- Born: April 17, 1945 (age 81)
- Education: Princeton University University of Kansas
- Known for: process modeling, control, and optimization
- Scientific career
- Fields: Chemical engineering
- Workplaces: University of Texas at Austin
- Doctoral advisor: Leon Lapidus
- Notable students: Juergen Hahn John D. Hedengren

= Thomas F. Edgar =

American chemical engineer

Thomas Flynn Edgar (born April 17, 1945) is an American chemical engineer.

He was elected a member of the National Academy of Engineering in 2014 for contributions to mathematical modeling, optimization, and automatic control of chemical and microelectronics processes.

He is the George T. and Gladys H. Abell Chair in Chemical Engineering at the University of Texas at Austin.

== Education ==
Edgar received his B.S. in chemical engineering in 1967 from the University of Kansas and his Ph.D. in chemical engineering in 1971 from Princeton University. He worked briefly as a process engineer with the Continental Oil Company before joining the UT's chemical engineering faculty in 1971. At UT-Austin, he served as Department Chair of Chemical Engineering (1985-93), Associate Dean of Engineering (1993-96), Associate Vice President for Academic Computing (1996-2001), and Director of the University of Texas at Austin Energy Institute(2012-2018.

== Academic career ==
Edgar’s academic work has focused on process modeling, control, and optimization. He has published over 500 articles and book chapters in the above fields applied to separations, chemical reactors, energy systems, and semiconductor manufacturing. He has supervised the research of over 45 M.S. and 80 Ph.D. students. He was co-founder of the Texas-Wisconsin-California Control Consortium which involves 13 companies and four universities. Edgar authored the textbook Coal Processing and Pollution Control Technology (Gulf Publishing, 1983) and co-authored the textbooks Optimization of Chemical Processes (McGraw-Hill, 2^{nd} ed, 2001) and Process Dynamics and Control (4^{th} ed, Wiley, 2016). The first edition of Process Dynamics and Control received the 1990 American Society of Engineering Education (ASEE) Meriam-Wiley Award as the top engineering textbook and the book (5^{th} ed., published 2025) has been used at over 80 universities in the U.S. He was the lead author for the Process Control section for the last two editions of Perry's Chemical Engineers' Handbook.

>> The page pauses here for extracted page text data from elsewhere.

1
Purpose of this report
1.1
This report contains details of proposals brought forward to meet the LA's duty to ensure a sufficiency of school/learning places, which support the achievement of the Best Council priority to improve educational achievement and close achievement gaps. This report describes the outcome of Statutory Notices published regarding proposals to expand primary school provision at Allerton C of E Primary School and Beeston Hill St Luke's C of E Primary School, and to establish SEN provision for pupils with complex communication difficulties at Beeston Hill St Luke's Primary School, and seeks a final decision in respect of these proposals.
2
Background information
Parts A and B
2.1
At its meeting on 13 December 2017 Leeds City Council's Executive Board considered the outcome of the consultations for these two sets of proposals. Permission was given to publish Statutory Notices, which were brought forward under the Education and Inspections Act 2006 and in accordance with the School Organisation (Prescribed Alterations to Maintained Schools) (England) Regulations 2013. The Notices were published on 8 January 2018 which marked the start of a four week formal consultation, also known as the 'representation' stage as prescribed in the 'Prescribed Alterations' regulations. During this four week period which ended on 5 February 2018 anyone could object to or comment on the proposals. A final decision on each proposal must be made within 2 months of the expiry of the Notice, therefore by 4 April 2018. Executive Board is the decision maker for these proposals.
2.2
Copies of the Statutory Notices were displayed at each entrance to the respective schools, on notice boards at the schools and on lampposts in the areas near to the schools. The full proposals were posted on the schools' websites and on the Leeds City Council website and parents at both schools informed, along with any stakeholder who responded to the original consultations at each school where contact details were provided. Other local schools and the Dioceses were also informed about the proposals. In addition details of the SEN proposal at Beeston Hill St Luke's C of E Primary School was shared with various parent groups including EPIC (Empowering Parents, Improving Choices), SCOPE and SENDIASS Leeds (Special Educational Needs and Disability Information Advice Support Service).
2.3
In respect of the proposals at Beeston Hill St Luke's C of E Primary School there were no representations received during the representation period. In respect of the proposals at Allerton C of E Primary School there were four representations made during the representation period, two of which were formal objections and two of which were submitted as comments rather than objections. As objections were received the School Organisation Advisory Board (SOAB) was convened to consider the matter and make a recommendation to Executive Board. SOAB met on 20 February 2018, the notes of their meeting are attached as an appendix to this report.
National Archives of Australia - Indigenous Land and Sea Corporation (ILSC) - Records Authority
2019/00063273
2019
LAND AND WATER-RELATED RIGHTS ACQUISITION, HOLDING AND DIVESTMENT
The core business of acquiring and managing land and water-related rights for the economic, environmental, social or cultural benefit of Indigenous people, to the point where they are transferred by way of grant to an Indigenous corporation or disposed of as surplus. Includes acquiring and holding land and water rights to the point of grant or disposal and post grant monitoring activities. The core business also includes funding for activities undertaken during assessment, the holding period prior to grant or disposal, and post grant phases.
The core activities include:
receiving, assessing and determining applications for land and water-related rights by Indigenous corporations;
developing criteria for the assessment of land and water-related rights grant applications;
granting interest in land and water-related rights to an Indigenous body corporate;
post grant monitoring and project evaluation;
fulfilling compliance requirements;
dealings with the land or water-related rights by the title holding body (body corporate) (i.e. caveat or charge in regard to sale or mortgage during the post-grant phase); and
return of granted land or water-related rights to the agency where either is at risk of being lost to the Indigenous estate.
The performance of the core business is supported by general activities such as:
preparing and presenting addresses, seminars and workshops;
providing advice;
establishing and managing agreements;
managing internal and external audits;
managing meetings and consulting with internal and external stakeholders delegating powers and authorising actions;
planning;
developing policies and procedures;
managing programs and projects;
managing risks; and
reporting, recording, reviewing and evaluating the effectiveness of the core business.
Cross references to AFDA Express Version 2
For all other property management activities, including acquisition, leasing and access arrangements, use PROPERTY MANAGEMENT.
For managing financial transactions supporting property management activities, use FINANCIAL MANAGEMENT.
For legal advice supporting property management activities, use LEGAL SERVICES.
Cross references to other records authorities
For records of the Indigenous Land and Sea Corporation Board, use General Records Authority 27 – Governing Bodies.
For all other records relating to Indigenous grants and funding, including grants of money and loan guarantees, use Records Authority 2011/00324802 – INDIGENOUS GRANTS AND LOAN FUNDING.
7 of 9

Edgar served as chair of the American Institute of Chemical Engineers' (AIChE) Computing and Systems Technology Division in 1986. He was President of the Computer Aids for Chemical Engineering Education (CACHE) Corporation from 1981 to 1984 and served as Executive Director of CACHE from 2001 to 2020. He was President of the American Automatic Control Council between 1989 and 1991, which oversees the control activities of eight U.S. professional societies. He was board secretary of Pecan Street, Inc. (Austin, TX) from 2010 to 2018 which deals with renewable energy and smart grids, and also served on the ABET Board of Directors (2011-2013) and was co-founder of the Smart Manufacturing Leadership Coalition in 2010. Edgar was a director of AIChE from 1989-92, and he was elected vice president of AIChE for 1996 and president for 1997. He was chair of the AIChE Foundation from 2002-2008. He was elected as vice-chair and chair of the Council for Chemical Research (1991-93). He served as a representative of AIChE on the Engineering Accreditation Commission from 2005-2010. He was founding general editor of the technical journal, In Situ, and has participated on six editorial boards and seven university advisory committees. He has been a consultant to several companies, including AMD, Texas Instruments, Emerson Process Management, Applied Materials, Dow Chemical, and Chemstations.

==Recognition==
Edgar received the Outstanding AIChE Student Chapter Counselor Award in 1974, AIChE’s Colburn Award for research contributions in 1980 and Computing in Chemical Engineering Award in 1995, the AIChE Lewis Award in 2005, the F. J. & Dorothy Van Antwerpen Award in 2010, and the Research Excellence in Sustainable Engineering Award in 2013; the ASEE George Westinghouse Young Educator Award in 1988 and Union Carbide Chemical Engineering Division Lectureship in 1996; the 1992 John R. Ragazzini Award and 2015 Richard Bellman Control Heritage Award from the American Automatic Control Council; the 1993 Donald P. Eckman Education Award from ISA and the Pruitt Award from the Council for Chemical Research in 2009. He received the Joe J. King Professional Engineering Achievement Award from the University of Texas in 1989, the Distinguished Engineering Service Award from the University of Kansas in 1990, and the Control Engineering Prize from IFAC in 2005. He is listed in Who’s Who in America and Who’s Who in Engineering and is a Fellow of AIChE, IFAC, and ASEE. In 2007 he was selected by Control Magazine for the Process Automation Hall of Fame.